I get it though, it’s crazy that I know so many people who now say “I don’t like old movies” or “I don’t want to watch this movie, it looks old” when what they see and are really saying without realizing it is , it was shot on film.

It’s especially worse since the hit rate of actually good, creative movies is so much lower in the digital era.

My big pet peeve now is these “ew, this movie looks old” attitude.

I was watching Sum of All Fears the other day and my partner had this attitude. Funny though as soon as people in tuxedos showed up on the screen she changed her mind and started watching. Tuxedos are one of those movie magic things.


Weird how what we grow up with influences our tastes. To me the look of films shot on old school film signals “high quality” and overly digitally edited movies signals “cheap” in the sense of being shot on a green screen lot to save on shooting on location.


I think people who start to get into the craft of film-making (even academically, not making their own films) even a little tend to open up a lot to older films.

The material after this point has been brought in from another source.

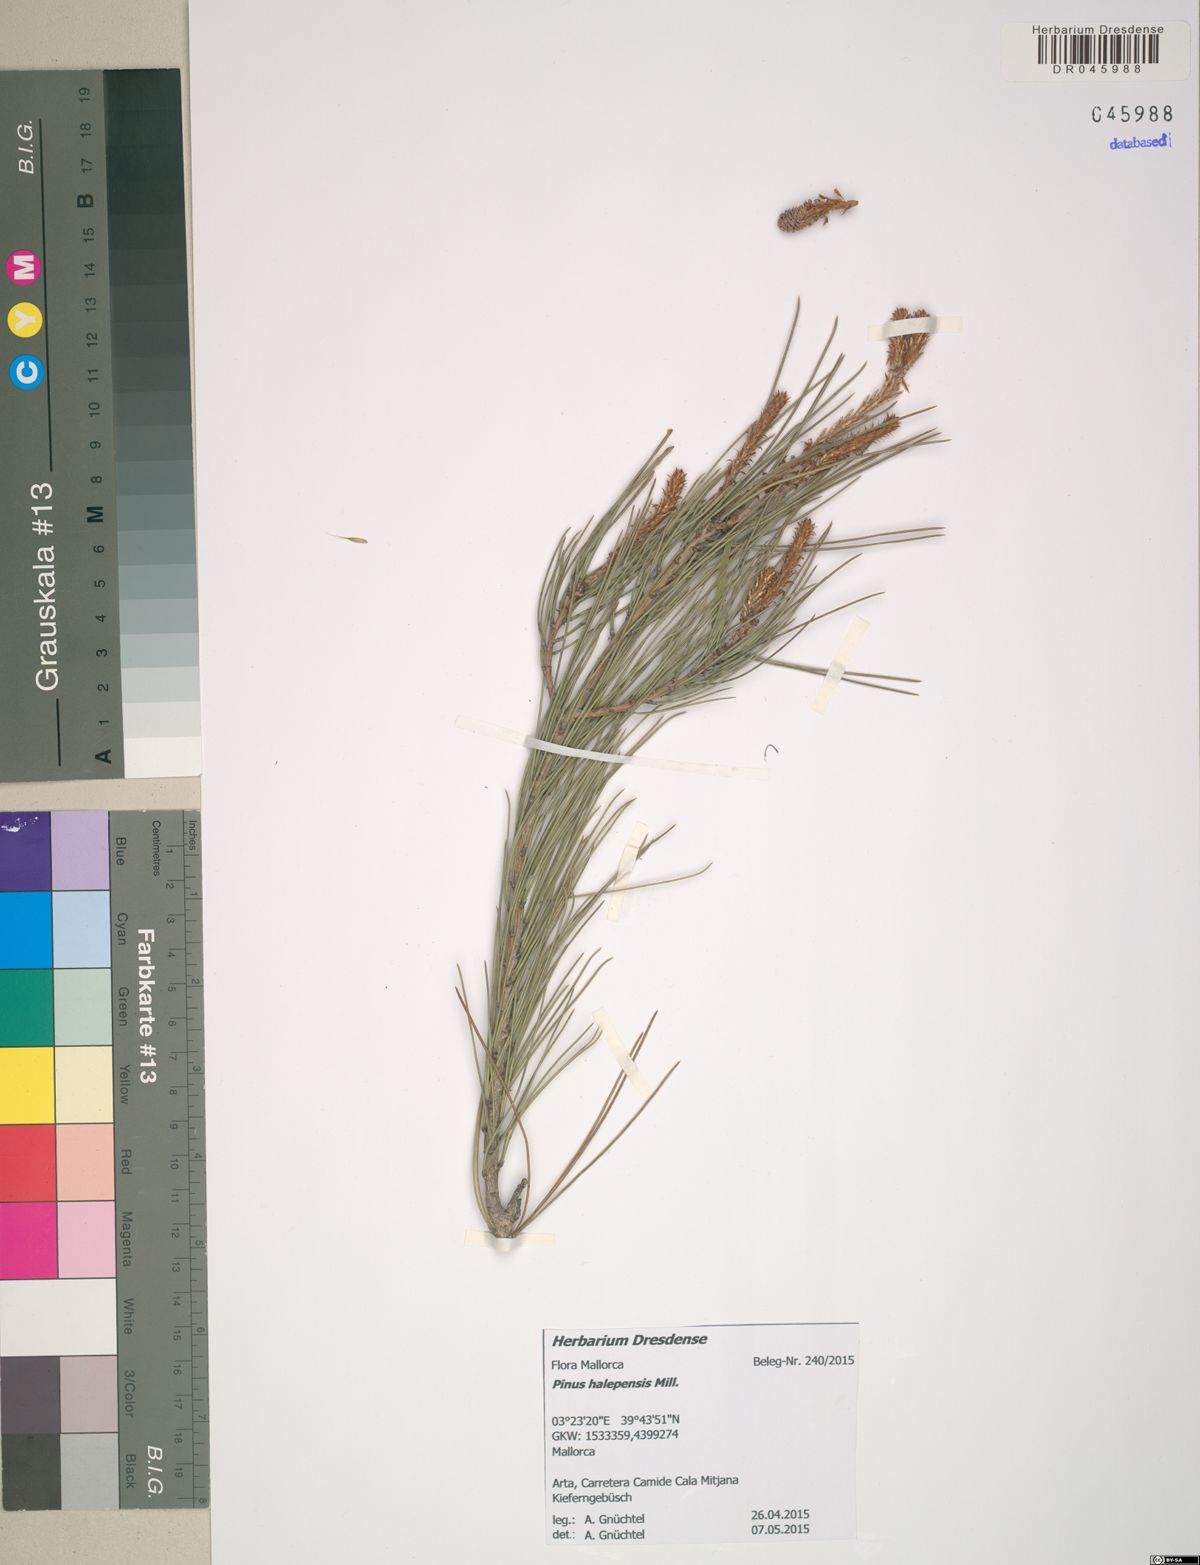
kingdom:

It’s so much more impressive when they had to actually arrange for the thing you’re seeing to exist, at least in some sense, in real life, so light could bounce off it and hit the film. That is a real landscape that the actors and crew had to travel to! They really made horses jump off that train car! They really had two thousand extras for this shot! That kind of thing. If there was a set at least they had to build it, and even if the results look a little janky it’s usually interesting and the craft impressive.

They shot with environmental lighting? They had to rig their other lights just so and maybe just work with what was available to get a good shot. The light is the light. The constraints on their options often seem to improve, rather than harm, the final product.

Now it’s like oh they couldn’t even be bothered to film on a real damn street. Ugh. All the location shooting is just getting backgrounds to composite in later. The light on the actors didn’t even exist when and where the background was shot. It sucks and is boring.


Learning how to light my home office/ zoom background really made me pay 10000x more attention to lighting design in movies.


I agree with you. I can't stand any of these modern superhero movies because they are all hyper digital / green screen. For all I know they might have amazing acting and storylines etc, but I'll never know because they are basically unwatchable to me.


It's a travesty. I was sourcing video for an Alien/Aliens watch party (for a couple of adolescents who had never seen either) and I had to hunt down a copy of the older HD Bluray of Aliens because the 4k remaster looked so awful.